**Task details:** Across all lines of the entries, tally those with the word "will" in them. The reply is the tally, by itself.

**Available data:**
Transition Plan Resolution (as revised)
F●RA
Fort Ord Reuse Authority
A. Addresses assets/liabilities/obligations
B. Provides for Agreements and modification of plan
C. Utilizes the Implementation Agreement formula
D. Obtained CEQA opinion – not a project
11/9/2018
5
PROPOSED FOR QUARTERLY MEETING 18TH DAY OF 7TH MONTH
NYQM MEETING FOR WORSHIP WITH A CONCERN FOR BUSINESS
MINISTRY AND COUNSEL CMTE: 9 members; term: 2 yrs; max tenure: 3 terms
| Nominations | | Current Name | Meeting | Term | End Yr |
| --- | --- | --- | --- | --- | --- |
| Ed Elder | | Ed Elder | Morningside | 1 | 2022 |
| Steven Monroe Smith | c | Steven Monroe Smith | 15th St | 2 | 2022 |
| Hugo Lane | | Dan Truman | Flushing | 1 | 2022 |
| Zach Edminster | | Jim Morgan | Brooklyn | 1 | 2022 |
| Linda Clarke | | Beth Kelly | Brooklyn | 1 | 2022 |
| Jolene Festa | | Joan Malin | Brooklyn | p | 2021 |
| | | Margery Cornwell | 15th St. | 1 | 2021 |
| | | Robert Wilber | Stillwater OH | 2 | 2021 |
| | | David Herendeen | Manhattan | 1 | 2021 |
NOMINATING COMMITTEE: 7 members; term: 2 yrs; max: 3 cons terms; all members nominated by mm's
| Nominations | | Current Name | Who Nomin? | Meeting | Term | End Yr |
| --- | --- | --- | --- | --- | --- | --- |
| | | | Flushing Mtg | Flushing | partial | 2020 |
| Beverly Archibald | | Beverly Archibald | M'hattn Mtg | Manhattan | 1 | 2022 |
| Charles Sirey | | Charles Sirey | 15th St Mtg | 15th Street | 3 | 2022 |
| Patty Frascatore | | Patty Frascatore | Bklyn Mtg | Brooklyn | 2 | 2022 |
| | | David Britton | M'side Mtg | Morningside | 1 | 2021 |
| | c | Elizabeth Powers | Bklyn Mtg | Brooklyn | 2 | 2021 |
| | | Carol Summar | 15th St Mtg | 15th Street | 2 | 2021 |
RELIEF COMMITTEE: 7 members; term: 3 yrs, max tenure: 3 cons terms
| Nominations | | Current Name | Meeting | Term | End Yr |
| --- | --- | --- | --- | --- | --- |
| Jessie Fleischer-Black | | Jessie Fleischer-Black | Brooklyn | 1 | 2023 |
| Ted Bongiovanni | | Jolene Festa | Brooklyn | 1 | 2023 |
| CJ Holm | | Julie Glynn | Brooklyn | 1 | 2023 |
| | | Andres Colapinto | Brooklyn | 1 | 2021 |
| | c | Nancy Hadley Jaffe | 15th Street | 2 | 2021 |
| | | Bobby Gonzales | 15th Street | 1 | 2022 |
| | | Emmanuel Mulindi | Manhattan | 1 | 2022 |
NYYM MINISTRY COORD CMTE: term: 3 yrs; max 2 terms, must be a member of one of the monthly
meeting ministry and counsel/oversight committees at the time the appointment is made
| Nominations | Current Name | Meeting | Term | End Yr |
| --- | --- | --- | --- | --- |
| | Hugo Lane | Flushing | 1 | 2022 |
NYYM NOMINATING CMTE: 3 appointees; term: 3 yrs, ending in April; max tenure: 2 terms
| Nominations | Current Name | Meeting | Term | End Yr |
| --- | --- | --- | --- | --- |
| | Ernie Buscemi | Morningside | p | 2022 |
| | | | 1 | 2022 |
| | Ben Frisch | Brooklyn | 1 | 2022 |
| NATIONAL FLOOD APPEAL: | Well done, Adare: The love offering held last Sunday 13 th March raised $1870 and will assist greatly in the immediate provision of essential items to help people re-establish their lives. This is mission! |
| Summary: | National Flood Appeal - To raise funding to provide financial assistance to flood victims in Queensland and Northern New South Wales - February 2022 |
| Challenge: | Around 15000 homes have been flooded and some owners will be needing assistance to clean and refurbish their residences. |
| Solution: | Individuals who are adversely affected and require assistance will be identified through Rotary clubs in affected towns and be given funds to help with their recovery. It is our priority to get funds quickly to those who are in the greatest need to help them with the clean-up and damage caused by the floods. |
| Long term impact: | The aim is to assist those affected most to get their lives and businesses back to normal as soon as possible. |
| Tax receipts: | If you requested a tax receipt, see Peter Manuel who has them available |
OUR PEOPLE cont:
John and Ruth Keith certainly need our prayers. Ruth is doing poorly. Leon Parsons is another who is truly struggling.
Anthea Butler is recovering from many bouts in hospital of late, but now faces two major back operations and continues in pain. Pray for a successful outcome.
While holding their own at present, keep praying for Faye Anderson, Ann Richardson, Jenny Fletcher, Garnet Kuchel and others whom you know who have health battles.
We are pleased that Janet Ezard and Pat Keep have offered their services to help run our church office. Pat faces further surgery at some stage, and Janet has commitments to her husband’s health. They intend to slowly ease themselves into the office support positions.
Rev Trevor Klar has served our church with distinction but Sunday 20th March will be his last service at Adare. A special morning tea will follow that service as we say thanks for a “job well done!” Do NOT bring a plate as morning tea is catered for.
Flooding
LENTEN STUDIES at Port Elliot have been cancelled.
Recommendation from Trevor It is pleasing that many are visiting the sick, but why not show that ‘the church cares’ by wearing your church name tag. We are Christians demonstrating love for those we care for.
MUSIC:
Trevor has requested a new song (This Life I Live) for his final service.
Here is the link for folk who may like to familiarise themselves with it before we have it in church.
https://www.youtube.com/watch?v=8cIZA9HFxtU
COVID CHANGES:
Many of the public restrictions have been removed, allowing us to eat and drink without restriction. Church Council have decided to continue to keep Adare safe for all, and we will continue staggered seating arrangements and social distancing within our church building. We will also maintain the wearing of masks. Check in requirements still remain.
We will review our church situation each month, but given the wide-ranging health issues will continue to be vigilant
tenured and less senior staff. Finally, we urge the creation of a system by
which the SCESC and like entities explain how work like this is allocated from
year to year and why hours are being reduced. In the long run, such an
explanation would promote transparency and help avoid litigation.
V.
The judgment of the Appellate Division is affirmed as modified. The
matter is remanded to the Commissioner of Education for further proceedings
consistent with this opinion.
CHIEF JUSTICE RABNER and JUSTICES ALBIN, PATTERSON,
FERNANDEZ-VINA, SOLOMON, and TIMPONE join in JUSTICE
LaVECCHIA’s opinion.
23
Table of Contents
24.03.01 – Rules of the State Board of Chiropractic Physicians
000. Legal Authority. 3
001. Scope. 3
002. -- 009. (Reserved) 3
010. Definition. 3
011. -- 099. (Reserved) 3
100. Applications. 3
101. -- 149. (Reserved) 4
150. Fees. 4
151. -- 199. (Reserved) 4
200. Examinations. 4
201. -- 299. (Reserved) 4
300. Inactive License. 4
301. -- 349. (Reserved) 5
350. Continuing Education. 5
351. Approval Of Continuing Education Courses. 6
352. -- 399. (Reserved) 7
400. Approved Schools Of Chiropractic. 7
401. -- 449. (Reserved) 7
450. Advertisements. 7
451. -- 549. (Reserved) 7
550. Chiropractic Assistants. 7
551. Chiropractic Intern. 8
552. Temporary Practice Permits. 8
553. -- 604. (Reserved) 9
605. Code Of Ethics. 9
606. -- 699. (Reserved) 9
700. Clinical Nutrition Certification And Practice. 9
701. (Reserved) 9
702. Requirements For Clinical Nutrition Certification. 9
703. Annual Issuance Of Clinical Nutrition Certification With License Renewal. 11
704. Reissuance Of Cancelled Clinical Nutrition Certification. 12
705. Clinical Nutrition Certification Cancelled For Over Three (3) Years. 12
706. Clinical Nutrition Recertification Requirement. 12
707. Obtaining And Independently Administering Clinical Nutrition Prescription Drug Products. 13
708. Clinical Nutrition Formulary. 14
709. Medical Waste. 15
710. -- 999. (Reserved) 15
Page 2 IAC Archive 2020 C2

**Solution to the exercise:** 6